Start of Block

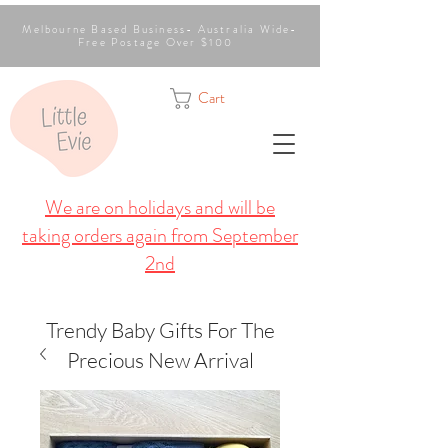
Melbourne Based Business- Australia Wide-
Free Postage Over $100
Cart
We are on holidays and will be
taking orders again from September
2nd
Trendy Baby Gifts For The
Precious New Arrival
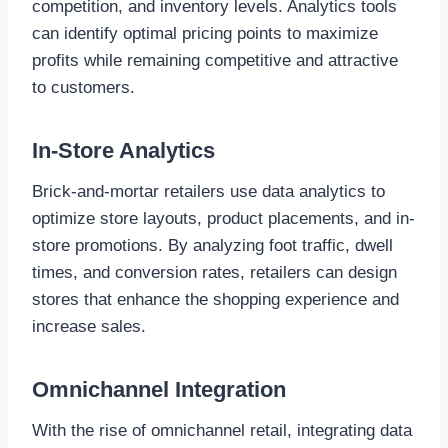
competition, and inventory levels. Analytics tools
can identify optimal pricing points to maximize
profits while remaining competitive and attractive
to customers.
In-Store Analytics
Brick-and-mortar retailers use data analytics to
optimize store layouts, product placements, and in-
store promotions. By analyzing foot traffic, dwell
times, and conversion rates, retailers can design
stores that enhance the shopping experience and
increase sales.
Omnichannel Integration
With the rise of omnichannel retail, integrating data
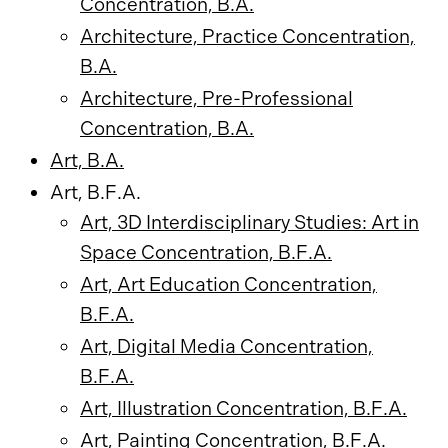
Concentration, B.A.
Architecture, Practice Concentration,
B.A.
Architecture, Pre-Professional
Concentration, B.A.
Art, B.A.
Art, B.F.A.
Art, 3D Interdisciplinary Studies: Art in
Space Concentration, B.F.A.
Art, Art Education Concentration,
B.F.A.
Art, Digital Media Concentration,
B.F.A.
Art, Illustration Concentration, B.F.A.
Art, Painting Concentration, B.F.A.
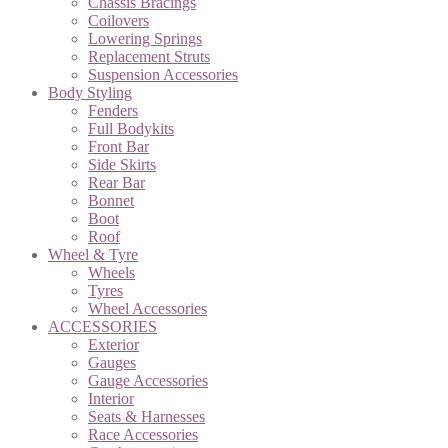
Chassis Bracings
Coilovers
Lowering Springs
Replacement Struts
Suspension Accessories
Body Styling
Fenders
Full Bodykits
Front Bar
Side Skirts
Rear Bar
Bonnet
Boot
Roof
Wheel & Tyre
Wheels
Tyres
Wheel Accessories
ACCESSORIES
Exterior
Gauges
Gauge Accessories
Interior
Seats & Harnesses
Race Accessories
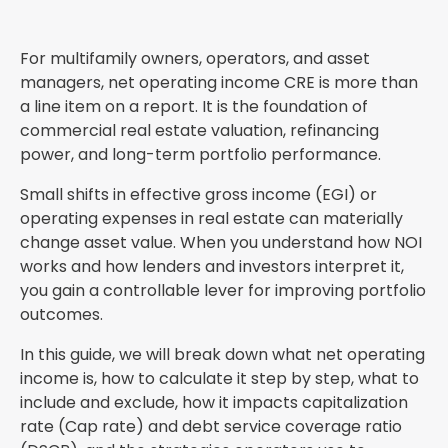
For multifamily owners, operators, and asset
managers, net operating income CRE is more than
a line item on a report. It is the foundation of
commercial real estate valuation, refinancing
power, and long-term portfolio performance.
Small shifts in effective gross income (EGI) or
operating expenses in real estate can materially
change asset value. When you understand how NOI
works and how lenders and investors interpret it,
you gain a controllable lever for improving portfolio
outcomes.
In this guide, we will break down what net operating
income is, how to calculate it step by step, what to
include and exclude, how it impacts capitalization
rate (Cap rate) and debt service coverage ratio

End of Block

▸ **WHAT YOU WILL DO**:
Rewrite all the records with every instance of "retailers" replaced by "merchants" and everything else unchanged. Leave the pictures out of your answer.

▸ **RESULT**:
Melbourne Based Business- Australia Wide-
Free Postage Over $100
Cart
We are on holidays and will be
taking orders again from September
2nd
Trendy Baby Gifts For The
Precious New Arrival
competition, and inventory levels. Analytics tools
can identify optimal pricing points to maximize
profits while remaining competitive and attractive
to customers.
In-Store Analytics
Brick-and-mortar merchants use data analytics to
optimize store layouts, product placements, and in-
store promotions. By analyzing foot traffic, dwell
times, and conversion rates, merchants can design
stores that enhance the shopping experience and
increase sales.
Omnichannel Integration
With the rise of omnichannel retail, integrating data
Concentration, B.A.
Architecture, Practice Concentration,
B.A.
Architecture, Pre-Professional
Concentration, B.A.
Art, B.A.
Art, B.F.A.
Art, 3D Interdisciplinary Studies: Art in
Space Concentration, B.F.A.
Art, Art Education Concentration,
B.F.A.
Art, Digital Media Concentration,
B.F.A.
Art, Illustration Concentration, B.F.A.
Art, Painting Concentration, B.F.A.
Chassis Bracings
Coilovers
Lowering Springs
Replacement Struts
Suspension Accessories
Body Styling
Fenders
Full Bodykits
Front Bar
Side Skirts
Rear Bar
Bonnet
Boot
Roof
Wheel & Tyre
Wheels
Tyres
Wheel Accessories
ACCESSORIES
Exterior
Gauges
Gauge Accessories
Interior
Seats & Harnesses
Race Accessories
For multifamily owners, operators, and asset
managers, net operating income CRE is more than
a line item on a report. It is the foundation of
commercial real estate valuation, refinancing
power, and long-term portfolio performance.
Small shifts in effective gross income (EGI) or
operating expenses in real estate can materially
change asset value. When you understand how NOI
works and how lenders and investors interpret it,
you gain a controllable lever for improving portfolio
outcomes.
In this guide, we will break down what net operating
income is, how to calculate it step by step, what to
include and exclude, how it impacts capitalization
rate (Cap rate) and debt service coverage ratio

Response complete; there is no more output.